Mais leur vie tranquille, regardée à travers le filtre d’une nostalgie eighties outrancière (acteurs surlookés, objets vintage dans tous les coins, K 2000 à la télé, etc.), va être bouleversée par le déraillement d’un train de marchandise, qui met les habitants de la région sous la menace d’une pluie toxique. Du jour au lendemain, le "monde d’avant", et les certitudes qui vont avec, sont atomisés. La petite communauté part aussitôt en vrille, avec son cortège de complotistes, de faux prophètes, de scientifiques autoproclamés, sa majorité silencieuse médusée. Baumbach malaxe les thèmes de DeLillo : la désintégration de la famille par la saturation médiatique, l’angoisse de la mort, l’appétit de la société du spectacle pour le chaos et la destruction (tiens, une pensée pour Nope). Du sérieux, donc, mais traité sur le ton d’une farce sauvage.

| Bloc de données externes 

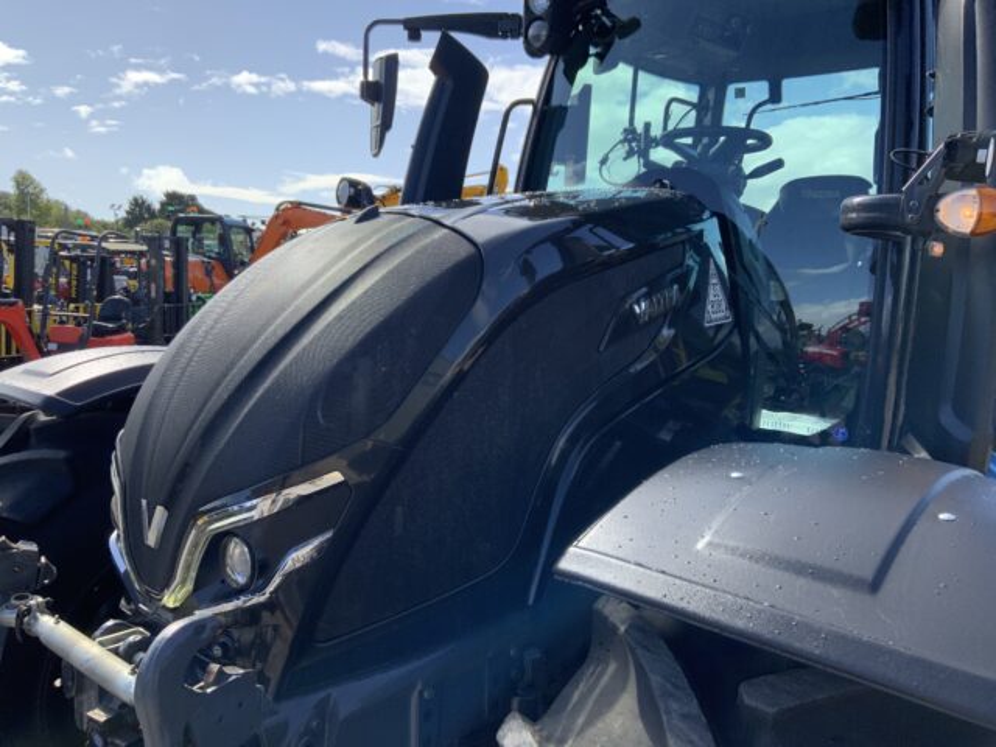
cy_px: 374
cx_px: 498
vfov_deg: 48.2
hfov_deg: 61.7
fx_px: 834
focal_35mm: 29
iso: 16
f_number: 1.8
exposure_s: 1/944
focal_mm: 3
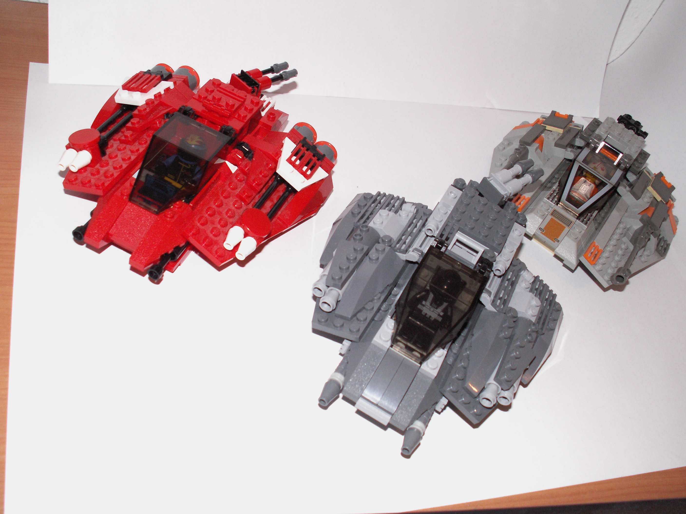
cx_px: 343
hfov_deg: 52.6
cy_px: 257
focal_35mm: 35
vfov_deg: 40.7
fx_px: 694
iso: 160
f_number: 3.2
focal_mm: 5.86
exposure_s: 1/40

La puissance comique et la fureur poétique de Bruit de fond offrent à Baumbach l’occasion de faire exploser les coutures de son cinéma. On pense par moments aux comédies azimutées de David O. Russell, avec lesquelles White Noise partage ce goût pour les ruptures de ton, le mélange des genres, les comédiens moumoutés, la zinzinerie cartoon. Où l’on se souvient que Noah Baumbach est aussi le co-scénariste de Madagascar 3 : Bons baisers d’Europe. Le film, qui commence comme une comédie intello, tourne à mi-parcours à la variation indie sur La Guerre des Mondes de Spielberg (oui, oui), avant de se la jouer thriller 80’s, citations visuelles de Brian De Palma à l’appui. C’est beaucoup, sans doute trop, pour un seul film, mais Baumbach fait ici le portrait d’un homme qui compte les jours qui lui restent à vivre, et c’est comme s’il comptait lui-même les films qu’il lui reste à faire. Et qu’il profitait de celui-ci pour en tourner plusieurs à la fois, mettre dedans les polars et les aventures SF qu’il n’a jamais fait, et ne fera sans doute jamais. Certains trouveront sans doute ça un peu indigeste. Les autres hocheront la tête en souriant pendant l’amusant générique de fin (d’autant plus amusant qu’on est sur Netflix, qui d’habitude ne veut pas que vous regardiez les génériques de fin jusqu’au bout), rythmé par une chanson inédite de LCD Soundsystem, « New Rumba Body ». Noah Baumbach a demandé au musicien James Murphy d’écrire "une chanson joyeuse sur la mort". C’est également une bonne façon de décrire le film.
White Noise, de Noah Baumbach, avec Adam Driver, Greta Gerwig, Don Cheadle… Bientôt sur Netflix.